- _WHAT YOU ARE ASKED TO DO_: Print word for word the records from the line containing "right front paw: (425, 480)" through the end.

- _EXCERPTED DATA_:
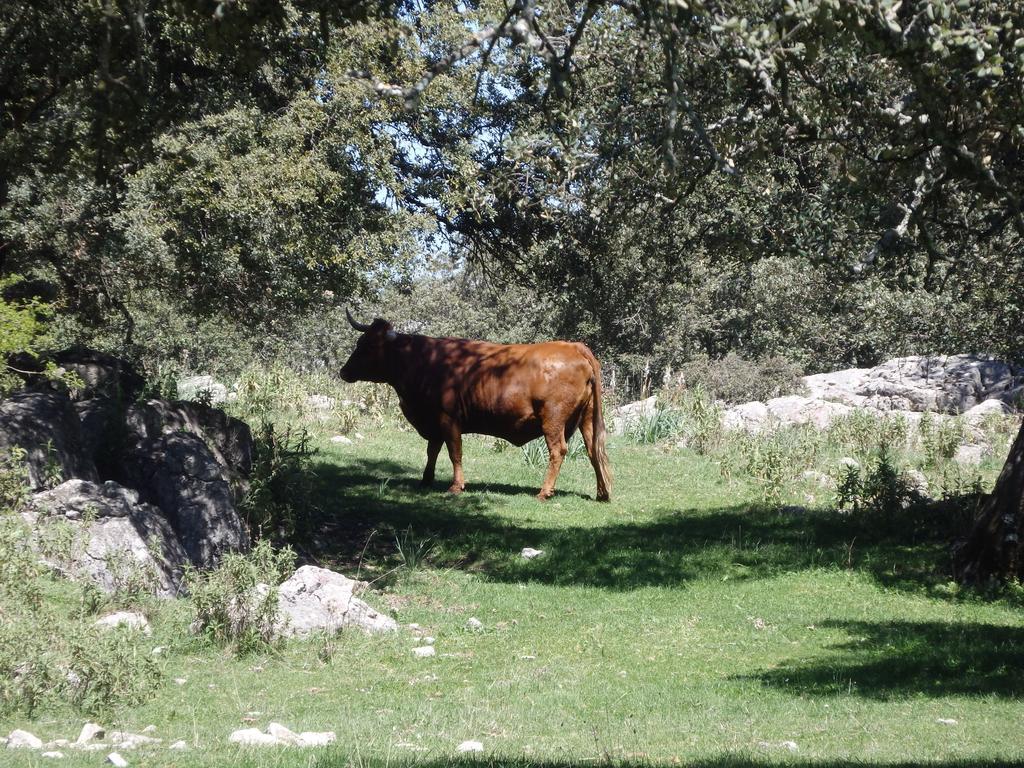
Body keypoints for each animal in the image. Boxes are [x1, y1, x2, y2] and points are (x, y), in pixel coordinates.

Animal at [339, 309, 610, 501]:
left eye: (368, 346)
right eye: (360, 341)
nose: (343, 372)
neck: (424, 362)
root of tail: (573, 346)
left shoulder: (448, 418)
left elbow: (454, 452)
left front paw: (456, 486)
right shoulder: (433, 422)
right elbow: (432, 451)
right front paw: (425, 480)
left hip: (553, 419)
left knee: (558, 451)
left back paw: (544, 492)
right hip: (587, 418)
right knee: (593, 450)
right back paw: (602, 493)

- _ANSWER SECTION_:
right front paw: (425, 480)
left hip: (553, 419)
left knee: (558, 451)
left back paw: (544, 492)
right hip: (587, 418)
right knee: (593, 450)
right back paw: (602, 493)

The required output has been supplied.